Ken Urban, playwright, screenwriter, and director, is the busiest man in show business. He’s done a trifecta of plays in three cities: New York, Boston, and Washington, D.C.

Urban sat down with me to discuss his inspiration to become a playwright, his aspirations for his plays, and the rollercoaster life of a professional writer.

Michael: When the Huntington Theatre Company told you they were going to do your play, what was the feeling for you?

Ken: It’s a feeling of responsibility. I want to give the Boston theater audiences a taste of something that is really intimate and emotional that makes them feel uncomfortable but is ultimately rewarding. I feel pressure to try to do something that even if you don’t love it, it’s something that you haven’t seen before.

Michael: Was there a moment like that for you in the theater that made you decide to become a playwright?

Ken: I started college as a chemical engineer I had no intentions of ever being a writer or a playwright. Then I took a class on African-American Drama in the 20th Century, and that’s what made me move in the direction of studying dramatic literature. I always was a creative writer on the side and I used to write short stories. All my friends said the same thing: “All your short stories are primarily just dialogue. Have you ever thought about writing a play?” Hearing them say that to me made me think, maybe that is something worth doing.

I was living in London during my senior year abroad. It was the first time in my life I was seeing plays every single night, at the Royal Court, the Bush and other small theaters, and I was so excited by theater for the first time in my life, and I said, “ I’m going to try and write a play.”

I don’t know if I would have had that experience if I had seen plays in the United States, if my parents had taken me to Philadelphia to see something at the Walnut Street Playhouse. I think what excited me was seeing these small, very dangerous plays in these small theaters in London, with these amazing actors who were so brave.

I grew up middle class so my parents were like, “You need a desk job, you should be an engineer.” I never thought being an artist was possible. I never knew any artists, and I didn’t see plays until I went to college. My freshman year I saw a production of a play by Timberlake Wertenbaker, a British playwright, called Our Country’s Good, and it was the first time I was like, “Wow, you can have all these ideas in plays.”

Michael: So London was the turning point for you.

Ken: Exactly. We have these moments in the theater where … your mind is blown and you see something. It also makes you realize that maybe this is something that I could try and I could be good at. I didn’t know if I was going to be any good at writing plays. I felt like there was no template and then I did, and the bug bites you and you can’t stop.

It’s a hard career. Sometimes there’s a lot of existential pain that goes into, not to mention financial sacrifices that you have to make, so a lot of people get out of the game because it’s hard to have a family, find any stability when you’re on the road so much and waiting for the next gig. My boyfriend is in New York City, and I’m living in my corporate housing here in Boston for the next six weeks. It can drive you a little crazy. But it’s worth it to be in the rehearsal room with my director Colman Domingo and these two amazing actors.
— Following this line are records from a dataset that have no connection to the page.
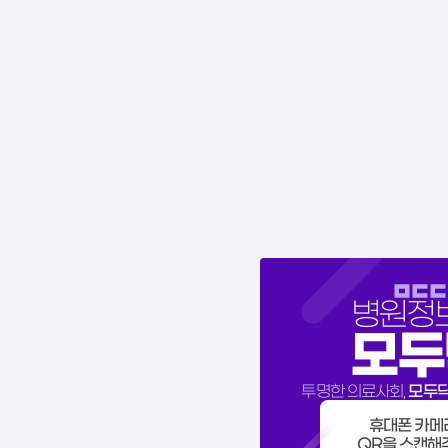
병원정
모두
모두
투명한 의료사회,
휴대폰 카메
QR을 스캔해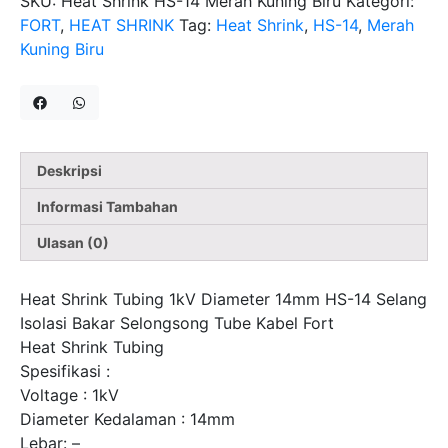
SKU:
Heat Shrink HS-14 Merah Kuning Biru
Kategori:
Merah
FORT
,
HEAT SHRINK
Tag:
Heat Shrink
,
HS-14
,
Merah
Kuning
Kuning Biru
Biru
Selang
Isolasi
Bakar
Selongsong
Deskripsi
Tube
Kabel
Informasi Tambahan
Per-
Ulasan (0)
Rol
Fort
Heat Shrink Tubing 1kV Diameter 14mm HS-14 Selang
Isolasi Bakar Selongsong Tube Kabel Fort
Heat Shrink Tubing
Spesifikasi :
Voltage : 1kV
Diameter Kedalaman : 14mm
Lebar: –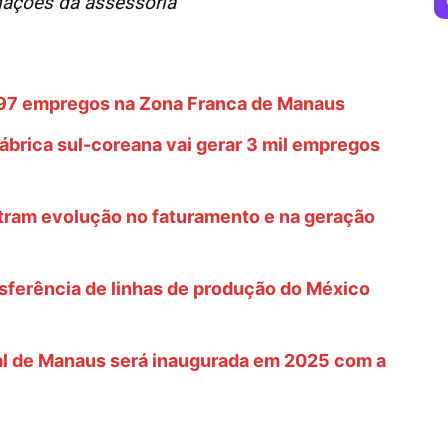
ações da assessoria
1.297 empregos na Zona Franca de Manaus
fábrica sul-coreana vai gerar 3 mil empregos
stram evolução no faturamento e na geração
sferência de linhas de produção do México
ial de Manaus será inaugurada em 2025 com a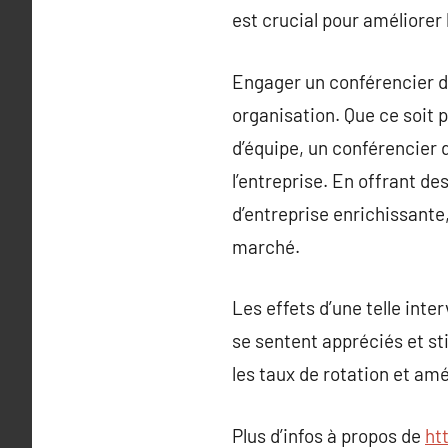
est crucial pour améliorer 
Engager un conférencier d’
organisation. Que ce soit p
d’équipe, un conférencier d
l’entreprise. En offrant de
d’entreprise enrichissante
marché.
Les effets d’une telle int
se sentent appréciés et sti
les taux de rotation et amé
Plus d’infos à propos de
ht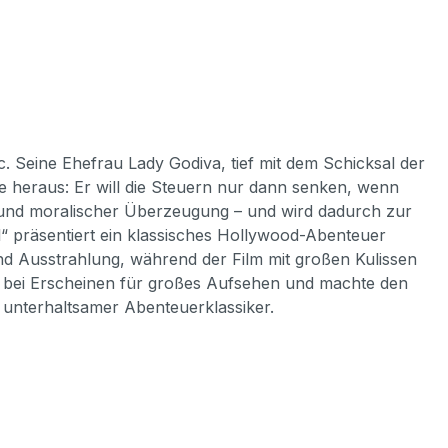
c. Seine Ehefrau Lady Godiva, tief mit dem Schicksal der
e heraus: Er will die Steuern nur dann senken, wenn
ut und moralischer Überzeugung – und wird dadurch zur
“ präsentiert ein klassisches Hollywood-Abenteuer
nd Ausstrahlung, während der Film mit großen Kulissen
e bei Erscheinen für großes Aufsehen und machte den
in unterhaltsamer Abenteuerklassiker.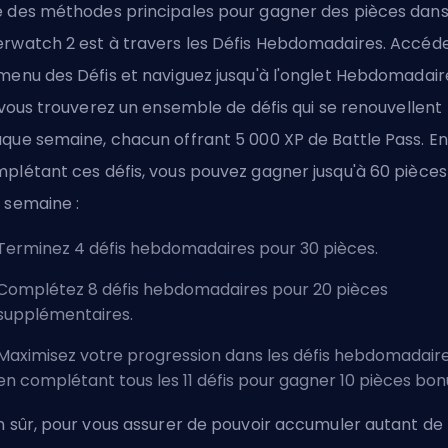
 des méthodes principales pour gagner des pièces dan
rwatch 2 est à travers les Défis Hebdomadaires. Accéd
menu des Défis et naviguez jusqu'à l'onglet Hebdomadair
, vous trouverez un ensemble de défis qui se renouvellent
que semaine, chacun offrant 5 000 XP de Battle Pass. En
plétant ces défis, vous pouvez gagner jusqu'à 60 pièces
 semaine :
Terminez 4 défis hebdomadaires pour 30 pièces.
Complétez 8 défis hebdomadaires pour 20 pièces
supplémentaires.
Maximisez votre progression dans les défis hebdomadair
en complétant tous les 11 défis pour gagner 10 pièces bon
n sûr, pour vous assurer de pouvoir accumuler autant de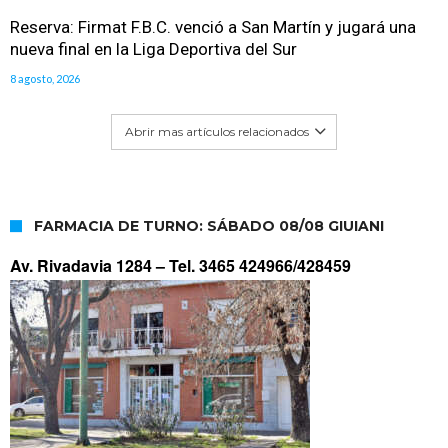
Reserva: Firmat F.B.C. venció a San Martín y jugará una
nueva final en la Liga Deportiva del Sur
8 agosto, 2026
Abrir mas artículos relacionados
FARMACIA DE TURNO: SÁBADO 08/08 GIUIANI
Av. Rivadavia 1284 –
Tel. 3465 424966/428459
Playwrights are so weird because we’re this weird mix of introvert and extrovert at the same time. There are periods where I need to be alone to write, to think, to imagine, fantasize but I also get lonely and I want to be in a rehearsal room with the director and the cast and designers and stage managers and work together to figure how the play will work on stage.

Michael: You’re mounting three plays in 12 months. That’s a pretty good indication you should not have gone into chemical engineering.

Ken: You feel rewarded and just need to remind yourself that not every year is going to go like this and that’s okay too. You ride the wave.

It means a lot to me that A Guide for the Homesick will premiere here in Boston. The two characters come from the Boston area and I started this play when I lived in Cambridge in 2011. Now I’m back here with a teaching gig at MIT. It means a lot that this story is being told in this particular city.

Michael: Are there plans at this point for the show to go elsewhere or are you just going to wait and see?

Ken: This is the first step for this play. It’s the first production and there will be more. This play will have another life after we open at the Huntington Theatre Company.